La carta de El Escondite es de lo más primorosa: está escrita a mano por el propio cocinero sobre un papel decorado con flores. No sólo hay ‘verde’ en la decoración, sino también en el contenido. En el establecimiento, que antes ofrecía platos para vegetarianos diferenciados de los veganos, han decidido simplificar las cosas: hay bastantes tipos de vegetarianos, por lo que han apostado por lo que todos ellos pueden comer, es decir, lo vegano.

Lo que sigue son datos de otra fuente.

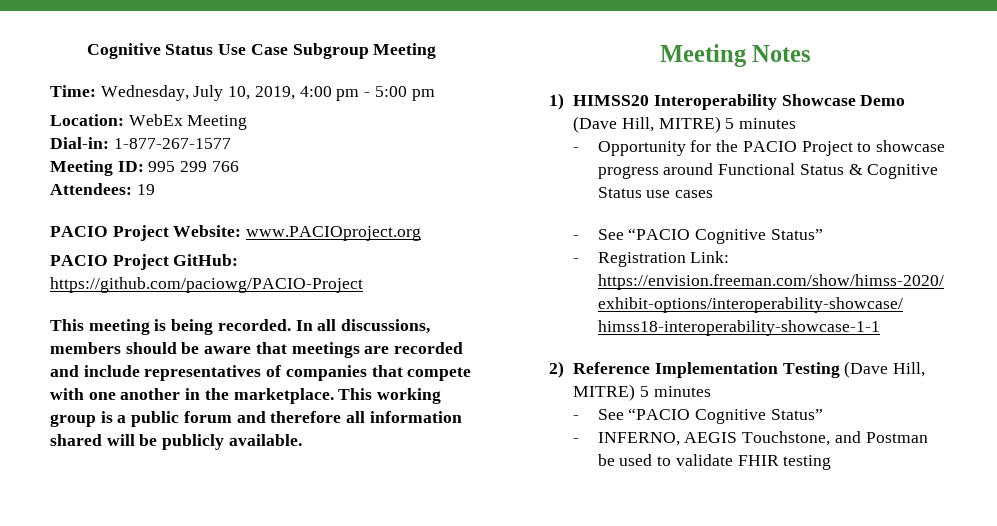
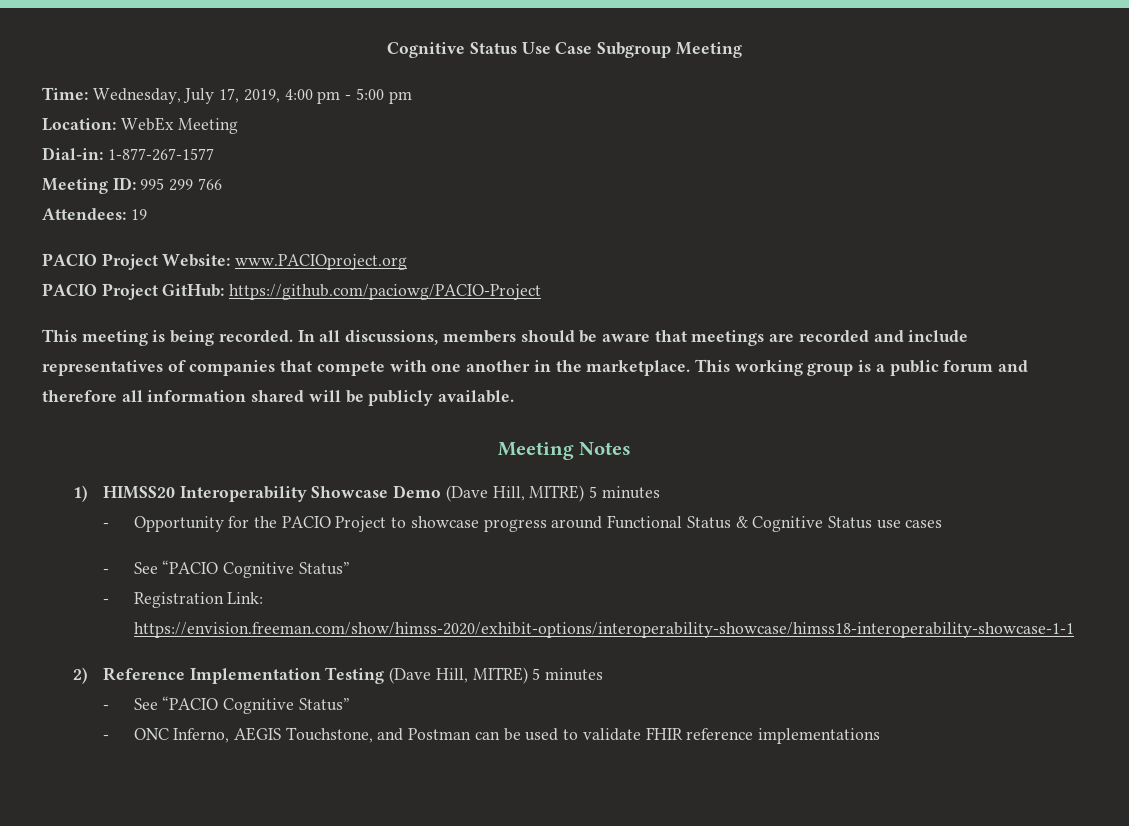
[228,86,251,100] 10, -> [219,88,240,103] 17,
[597,432,680,446] INFERNO, -> [133,728,230,743] ONC Inferno,
(928, 437) none -> [474,731,500,740] can
[783,455,832,470] testing -> [686,728,880,744] reference implementations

Explica Íñigo Oller que en la carta en general hay más verdura que otras veces, pero hay algo que se mantiene: todo es producto de proximidad, excepto el pimentón, que es de La Vera. Carne de retinto, patatas de Vejer… todo comprado en Conil porque también se intenta poner un granito de arena en mejorar la economía local. Otra de las novedades es la potenciación de los vinos de Jerez. Intentan que estén presentes en todos los platos. Por ejemplo, el aliño de Fino en rama que lleva el tartar de tomate de Conil, o el helado de manzanilla con aceitunas que acompaña el tartar de atún. Otro ejemplo más es el que aparece en la imagen de arriba (cedida por el establecimiento): Una tabla de quesos ecológicos de la Sierra de Cádiz con mermeladas caseras, cada una con un vino generoso diferente.

Partiendo de estas bases, la carta va variando: se adapta a lo que cada día ofrece el mercado conileño.